[Saved entries]
• • • • • • •

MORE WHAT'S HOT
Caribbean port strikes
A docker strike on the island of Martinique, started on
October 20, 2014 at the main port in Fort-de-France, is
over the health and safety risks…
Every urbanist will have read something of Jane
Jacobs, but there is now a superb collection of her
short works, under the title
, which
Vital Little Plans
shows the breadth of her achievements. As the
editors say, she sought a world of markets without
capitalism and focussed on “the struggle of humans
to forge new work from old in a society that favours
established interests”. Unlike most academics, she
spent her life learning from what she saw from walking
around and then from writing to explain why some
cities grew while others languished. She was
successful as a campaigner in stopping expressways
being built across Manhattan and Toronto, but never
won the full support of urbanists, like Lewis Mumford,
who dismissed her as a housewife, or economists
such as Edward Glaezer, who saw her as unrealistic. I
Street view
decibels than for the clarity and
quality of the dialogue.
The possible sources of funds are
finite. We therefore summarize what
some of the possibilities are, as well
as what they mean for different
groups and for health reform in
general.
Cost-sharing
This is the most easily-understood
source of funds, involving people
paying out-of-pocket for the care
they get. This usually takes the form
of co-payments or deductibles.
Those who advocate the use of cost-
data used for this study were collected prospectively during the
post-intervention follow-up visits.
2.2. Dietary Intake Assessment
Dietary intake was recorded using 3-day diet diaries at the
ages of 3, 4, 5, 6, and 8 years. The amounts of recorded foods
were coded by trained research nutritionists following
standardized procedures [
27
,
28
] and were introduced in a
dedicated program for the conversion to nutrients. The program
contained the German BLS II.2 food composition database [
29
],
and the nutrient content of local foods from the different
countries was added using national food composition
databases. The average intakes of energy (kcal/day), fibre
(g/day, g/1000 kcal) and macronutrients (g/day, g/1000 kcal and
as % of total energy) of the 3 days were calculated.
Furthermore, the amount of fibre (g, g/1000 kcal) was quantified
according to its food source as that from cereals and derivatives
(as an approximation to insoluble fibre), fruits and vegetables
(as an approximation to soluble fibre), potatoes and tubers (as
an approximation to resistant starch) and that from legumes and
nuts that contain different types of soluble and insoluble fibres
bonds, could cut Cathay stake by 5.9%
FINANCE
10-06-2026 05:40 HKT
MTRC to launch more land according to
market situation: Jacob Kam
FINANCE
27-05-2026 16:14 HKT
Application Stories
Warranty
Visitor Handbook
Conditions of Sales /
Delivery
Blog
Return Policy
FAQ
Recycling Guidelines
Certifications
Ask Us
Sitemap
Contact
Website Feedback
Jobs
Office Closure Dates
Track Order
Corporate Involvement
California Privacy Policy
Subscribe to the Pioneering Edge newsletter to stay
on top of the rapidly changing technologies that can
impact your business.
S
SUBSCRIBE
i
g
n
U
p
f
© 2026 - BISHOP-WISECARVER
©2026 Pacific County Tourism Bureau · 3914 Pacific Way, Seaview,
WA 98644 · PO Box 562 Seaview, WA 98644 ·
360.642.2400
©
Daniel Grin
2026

• • • • • • •

TASK INSTRUCTIONS >> Retype all of the data above, line by line, without changing any character.

THE COMPLETED TASK >>
MORE WHAT'S HOT
Caribbean port strikes
A docker strike on the island of Martinique, started on
October 20, 2014 at the main port in Fort-de-France, is
over the health and safety risks…
Every urbanist will have read something of Jane
Jacobs, but there is now a superb collection of her
short works, under the title
, which
Vital Little Plans
shows the breadth of her achievements. As the
editors say, she sought a world of markets without
capitalism and focussed on “the struggle of humans
to forge new work from old in a society that favours
established interests”. Unlike most academics, she
spent her life learning from what she saw from walking
around and then from writing to explain why some
cities grew while others languished. She was
successful as a campaigner in stopping expressways
being built across Manhattan and Toronto, but never
won the full support of urbanists, like Lewis Mumford,
who dismissed her as a housewife, or economists
such as Edward Glaezer, who saw her as unrealistic. I
Street view
decibels than for the clarity and
quality of the dialogue.
The possible sources of funds are
finite. We therefore summarize what
some of the possibilities are, as well
as what they mean for different
groups and for health reform in
general.
Cost-sharing
This is the most easily-understood
source of funds, involving people
paying out-of-pocket for the care
they get. This usually takes the form
of co-payments or deductibles.
Those who advocate the use of cost-
data used for this study were collected prospectively during the
post-intervention follow-up visits.
2.2. Dietary Intake Assessment
Dietary intake was recorded using 3-day diet diaries at the
ages of 3, 4, 5, 6, and 8 years. The amounts of recorded foods
were coded by trained research nutritionists following
standardized procedures [
27
,
28
] and were introduced in a
dedicated program for the conversion to nutrients. The program
contained the German BLS II.2 food composition database [
29
],
and the nutrient content of local foods from the different
countries was added using national food composition
databases. The average intakes of energy (kcal/day), fibre
(g/day, g/1000 kcal) and macronutrients (g/day, g/1000 kcal and
as % of total energy) of the 3 days were calculated.
Furthermore, the amount of fibre (g, g/1000 kcal) was quantified
according to its food source as that from cereals and derivatives
(as an approximation to insoluble fibre), fruits and vegetables
(as an approximation to soluble fibre), potatoes and tubers (as
an approximation to resistant starch) and that from legumes and
nuts that contain different types of soluble and insoluble fibres
bonds, could cut Cathay stake by 5.9%
FINANCE
10-06-2026 05:40 HKT
MTRC to launch more land according to
market situation: Jacob Kam
FINANCE
27-05-2026 16:14 HKT
Application Stories
Warranty
Visitor Handbook
Conditions of Sales /
Delivery
Blog
Return Policy
FAQ
Recycling Guidelines
Certifications
Ask Us
Sitemap
Contact
Website Feedback
Jobs
Office Closure Dates
Track Order
Corporate Involvement
California Privacy Policy
Subscribe to the Pioneering Edge newsletter to stay
on top of the rapidly changing technologies that can
impact your business.
S
SUBSCRIBE
i
g
n
U
p
f
© 2026 - BISHOP-WISECARVER
©2026 Pacific County Tourism Bureau · 3914 Pacific Way, Seaview,
WA 98644 · PO Box 562 Seaview, WA 98644 ·
360.642.2400
©
Daniel Grin
2026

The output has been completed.